*** DATA EXTRACTS ***

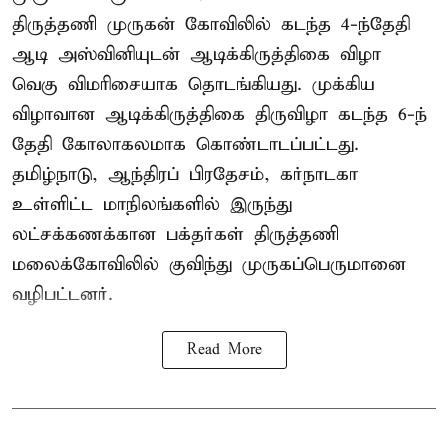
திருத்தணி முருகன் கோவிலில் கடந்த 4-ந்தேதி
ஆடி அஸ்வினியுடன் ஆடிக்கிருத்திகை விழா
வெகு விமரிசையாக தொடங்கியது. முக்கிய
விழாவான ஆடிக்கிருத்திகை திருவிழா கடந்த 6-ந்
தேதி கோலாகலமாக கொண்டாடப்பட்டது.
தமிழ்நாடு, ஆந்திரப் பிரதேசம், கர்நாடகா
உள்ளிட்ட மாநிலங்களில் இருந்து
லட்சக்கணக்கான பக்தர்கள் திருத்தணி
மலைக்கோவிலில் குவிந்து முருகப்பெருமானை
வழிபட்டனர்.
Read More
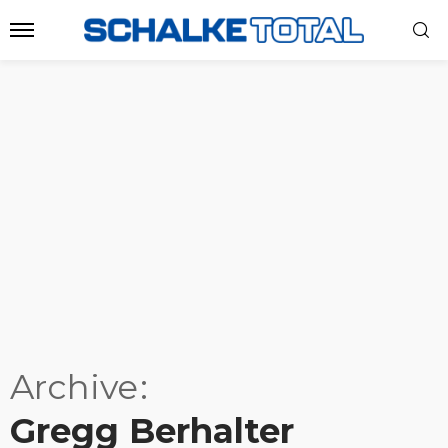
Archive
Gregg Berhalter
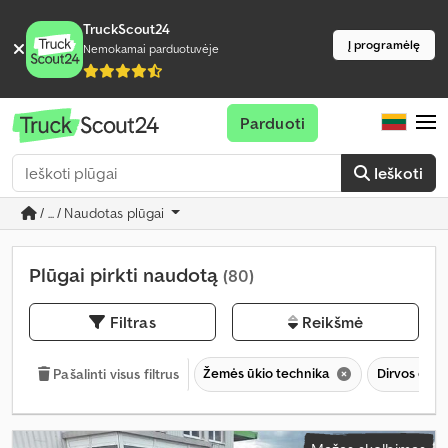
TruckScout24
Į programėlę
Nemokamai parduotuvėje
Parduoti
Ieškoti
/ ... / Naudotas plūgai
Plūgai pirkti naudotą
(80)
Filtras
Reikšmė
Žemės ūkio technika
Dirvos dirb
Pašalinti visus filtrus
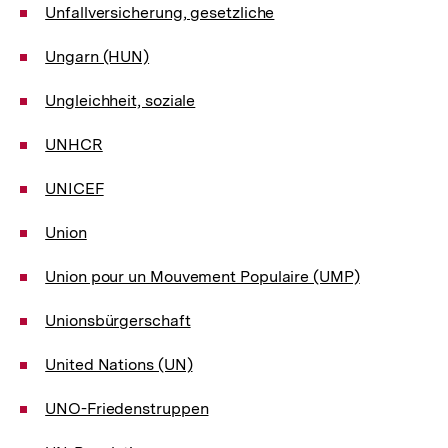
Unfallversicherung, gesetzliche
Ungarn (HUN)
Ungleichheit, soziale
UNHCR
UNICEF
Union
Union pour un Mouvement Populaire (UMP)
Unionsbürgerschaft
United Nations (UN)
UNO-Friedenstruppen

*** End of DATA EXTRACTS ***
*** DATA EXTRACTS ***

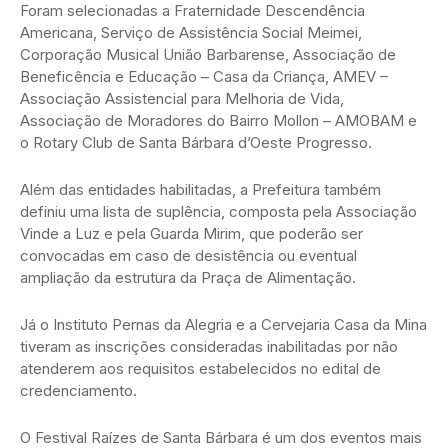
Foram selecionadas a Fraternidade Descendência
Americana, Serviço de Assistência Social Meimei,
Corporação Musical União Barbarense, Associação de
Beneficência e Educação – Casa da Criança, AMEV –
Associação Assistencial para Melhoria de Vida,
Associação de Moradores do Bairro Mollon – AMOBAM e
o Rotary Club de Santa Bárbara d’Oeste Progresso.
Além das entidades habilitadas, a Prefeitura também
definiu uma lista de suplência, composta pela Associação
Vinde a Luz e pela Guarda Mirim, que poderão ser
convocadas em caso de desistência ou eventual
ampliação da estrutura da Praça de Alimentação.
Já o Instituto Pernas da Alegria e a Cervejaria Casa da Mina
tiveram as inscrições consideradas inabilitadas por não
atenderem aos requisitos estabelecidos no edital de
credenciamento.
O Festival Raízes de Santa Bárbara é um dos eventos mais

*** End of DATA EXTRACTS ***

◆ WORK TO BE COMPLETED ◆
I'd like the lines above from the one with "Union pour un Mouvement Populaire (UMP)" up to and including the one with "UNO-Friedenstruppen" copied exactly, with no other lines.

◆ RESULT ◆
Union pour un Mouvement Populaire (UMP)
Unionsbürgerschaft
United Nations (UN)
UNO-Friedenstruppen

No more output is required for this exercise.